Ten percent? Thirty percent? Seventy percent? You can argue about how real the threat of Donald Trump being impeached has become. But there is one thing you can’t dispute: the markets are far too relaxed about the risk.
Most investors seem about as bothered by the chances of life being discovered on Mars as they are about Trump’s impeachment. True, the enthusiasm that accompanied his election has long faded. On taking office, investors hoped that a mix of major corporate tax cuts and a splurge of infrastructure spending would give the economy a powerful boost. No one is really talking about that any more. It seems unlikely that the president will ever have the political goodwill to get anything like that through Congress. The stimulus can be safely forgotten about.
Yet that has not made any difference to the market. The Nasdaq has been hitting record highs – powered largely by the tech giants, such as Amazon, Netflix and Alphabet – and so have the other major indices. A couple of trillion euros of freshly printed money from the European Central Bank, and the crushing of populism in recent elections, has driven European stocks to fresh highs. Trump might be in big political trouble, but no one thinks that is an economic story. But hold on. We have some fairly recent history to tell us that is not necessarily right.

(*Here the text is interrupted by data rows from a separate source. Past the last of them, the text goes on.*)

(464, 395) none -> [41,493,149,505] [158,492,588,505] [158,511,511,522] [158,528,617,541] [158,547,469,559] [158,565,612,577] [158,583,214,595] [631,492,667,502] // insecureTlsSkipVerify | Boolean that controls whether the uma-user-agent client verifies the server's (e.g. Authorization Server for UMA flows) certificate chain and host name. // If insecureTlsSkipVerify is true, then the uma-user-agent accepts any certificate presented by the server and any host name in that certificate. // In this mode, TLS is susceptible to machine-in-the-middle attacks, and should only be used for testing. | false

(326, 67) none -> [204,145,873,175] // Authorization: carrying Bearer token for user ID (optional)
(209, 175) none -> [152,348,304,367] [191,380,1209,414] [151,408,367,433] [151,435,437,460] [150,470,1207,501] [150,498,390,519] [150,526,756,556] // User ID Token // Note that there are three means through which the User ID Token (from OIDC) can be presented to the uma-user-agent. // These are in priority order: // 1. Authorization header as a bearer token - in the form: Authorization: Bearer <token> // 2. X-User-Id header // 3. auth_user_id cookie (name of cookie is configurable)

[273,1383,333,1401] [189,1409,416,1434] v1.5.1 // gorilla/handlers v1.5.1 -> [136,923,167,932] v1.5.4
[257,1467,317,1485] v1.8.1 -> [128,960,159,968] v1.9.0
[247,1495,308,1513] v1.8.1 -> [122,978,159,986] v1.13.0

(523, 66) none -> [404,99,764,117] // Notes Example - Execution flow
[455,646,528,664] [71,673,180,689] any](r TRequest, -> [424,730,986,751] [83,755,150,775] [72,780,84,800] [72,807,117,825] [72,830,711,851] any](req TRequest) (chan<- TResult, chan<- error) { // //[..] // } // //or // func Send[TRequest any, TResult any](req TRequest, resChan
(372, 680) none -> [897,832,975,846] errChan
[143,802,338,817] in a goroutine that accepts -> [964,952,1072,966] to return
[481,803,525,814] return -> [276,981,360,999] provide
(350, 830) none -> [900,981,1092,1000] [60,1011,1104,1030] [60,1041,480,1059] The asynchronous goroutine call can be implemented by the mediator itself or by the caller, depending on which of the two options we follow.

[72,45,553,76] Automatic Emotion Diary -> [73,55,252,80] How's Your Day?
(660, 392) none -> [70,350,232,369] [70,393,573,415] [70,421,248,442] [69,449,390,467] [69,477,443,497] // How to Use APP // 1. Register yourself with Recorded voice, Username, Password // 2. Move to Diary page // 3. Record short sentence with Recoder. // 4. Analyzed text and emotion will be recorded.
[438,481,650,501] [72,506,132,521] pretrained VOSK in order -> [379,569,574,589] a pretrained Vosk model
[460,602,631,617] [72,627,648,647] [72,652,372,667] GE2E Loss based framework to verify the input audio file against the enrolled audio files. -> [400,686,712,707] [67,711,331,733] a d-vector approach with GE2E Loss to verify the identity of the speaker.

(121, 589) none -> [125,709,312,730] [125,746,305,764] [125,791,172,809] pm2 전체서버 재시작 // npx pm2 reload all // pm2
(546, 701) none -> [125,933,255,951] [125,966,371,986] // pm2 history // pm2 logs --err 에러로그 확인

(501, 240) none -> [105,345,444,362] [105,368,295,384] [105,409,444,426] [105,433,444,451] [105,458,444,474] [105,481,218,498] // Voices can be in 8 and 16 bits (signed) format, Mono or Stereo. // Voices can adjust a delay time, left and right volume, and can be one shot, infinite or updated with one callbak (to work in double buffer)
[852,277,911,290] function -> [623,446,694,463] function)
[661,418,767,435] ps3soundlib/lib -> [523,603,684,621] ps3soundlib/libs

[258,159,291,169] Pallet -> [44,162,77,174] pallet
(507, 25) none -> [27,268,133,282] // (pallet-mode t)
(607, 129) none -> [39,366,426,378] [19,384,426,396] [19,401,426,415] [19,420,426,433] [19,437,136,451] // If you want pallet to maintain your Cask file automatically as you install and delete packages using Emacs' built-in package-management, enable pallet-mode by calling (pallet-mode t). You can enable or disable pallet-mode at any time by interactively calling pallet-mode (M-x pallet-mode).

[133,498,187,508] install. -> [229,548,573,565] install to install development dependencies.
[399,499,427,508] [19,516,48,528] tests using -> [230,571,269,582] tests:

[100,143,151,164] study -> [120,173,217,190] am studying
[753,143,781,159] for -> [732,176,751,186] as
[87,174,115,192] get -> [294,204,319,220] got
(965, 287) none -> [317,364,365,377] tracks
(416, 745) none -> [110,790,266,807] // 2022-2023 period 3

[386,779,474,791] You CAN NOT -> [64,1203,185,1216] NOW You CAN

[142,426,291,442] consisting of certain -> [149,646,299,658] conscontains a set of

Bill Clinton faced the threat of impeachment during his second term in office, but it never came close to happening. The last serious scandal of a similar magnitude was Watergate, during Richard Nixon’s second term in office. In the end, Nixon resigned, but the hearings came close to full-scale legal action to remove him from office, and the political system was wracked by the crisis for more than a year. And what happened to the markets in that time?
Between the date of the Watergate break in and Nixon’s resignation, the S&P 500 dropped by an alarming 23%. Interestingly, the data shows that during the first six months of the saga, investors became more bullish, as they dismissed the story as Washington tittle-tattle. It was only close to the end that they turned very bearish – and when they did, equities went into full-scale retreat.
That script is likely to be repeated four decades later. In the first few months, the markets will be complacent for a long time. That is the phase we are in right now. Then they will panic when they realise that the world’s largest economy has descended into political chaos, and that its leader may face several months fighting serious charges before being humiliatingly removed from the presidency. And that will be made a lot worse by the unpredictable responses from a wounded Trump. At the very least, the American government will be completely paralysed for the best part of the year. At worst, he might do something very stupid – and very damaging for the global economy.
Impeachment will not be an easy process. It will last for months and months, and involves intense legal wrangling. Will investors feel confident in American equities, in the dollar, or in the Federal Reserve, while all that is going on? It seems unlikely. If and when Trump’s vice president Mike Pence is installed as president, possibly with Jeb Bush alongside him as vice president, sentiment will recover. A far more traditional pair of conservative Republicans will have taken power, with a far more coherent pro-business agenda. But it is going to be a rocky ride until then. The impeachment trade has only just started.